#### AVAILABLE DATA:

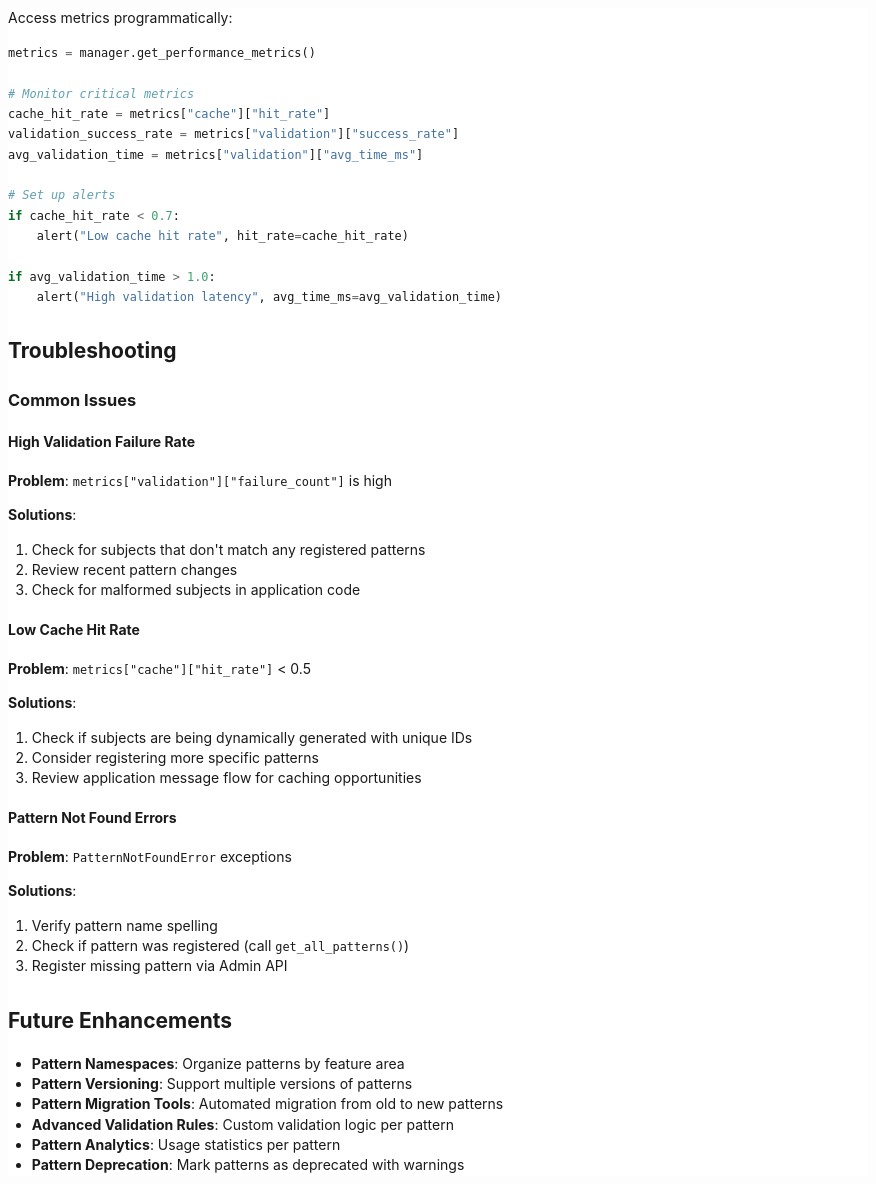 Access metrics programmatically:

```python
metrics = manager.get_performance_metrics()

# Monitor critical metrics
cache_hit_rate = metrics["cache"]["hit_rate"]
validation_success_rate = metrics["validation"]["success_rate"]
avg_validation_time = metrics["validation"]["avg_time_ms"]

# Set up alerts
if cache_hit_rate < 0.7:
    alert("Low cache hit rate", hit_rate=cache_hit_rate)

if avg_validation_time > 1.0:
    alert("High validation latency", avg_time_ms=avg_validation_time)
```

## Troubleshooting

### Common Issues

#### High Validation Failure Rate

**Problem**: `metrics["validation"]["failure_count"]` is high

**Solutions**:
1. Check for subjects that don't match any registered patterns
2. Review recent pattern changes
3. Check for malformed subjects in application code

#### Low Cache Hit Rate

**Problem**: `metrics["cache"]["hit_rate"]` < 0.5

**Solutions**:
1. Check if subjects are being dynamically generated with unique IDs
2. Consider registering more specific patterns
3. Review application message flow for caching opportunities

#### Pattern Not Found Errors

**Problem**: `PatternNotFoundError` exceptions

**Solutions**:
1. Verify pattern name spelling
2. Check if pattern was registered (call `get_all_patterns()`)
3. Register missing pattern via Admin API

## Future Enhancements

- **Pattern Namespaces**: Organize patterns by feature area
- **Pattern Versioning**: Support multiple versions of patterns
- **Pattern Migration Tools**: Automated migration from old to new patterns
- **Advanced Validation Rules**: Custom validation logic per pattern
- **Pattern Analytics**: Usage statistics per pattern
- **Pattern Deprecation**: Mark patterns as deprecated with warnings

#### WHAT IS REQUIRED:
Copy each line in the entries above where "Problem" turns up.

#### RESULT OF THIS TASK:
**Problem**: `metrics["validation"]["failure_count"]` is high
**Problem**: `metrics["cache"]["hit_rate"]` < 0.5
**Problem**: `PatternNotFoundError` exceptions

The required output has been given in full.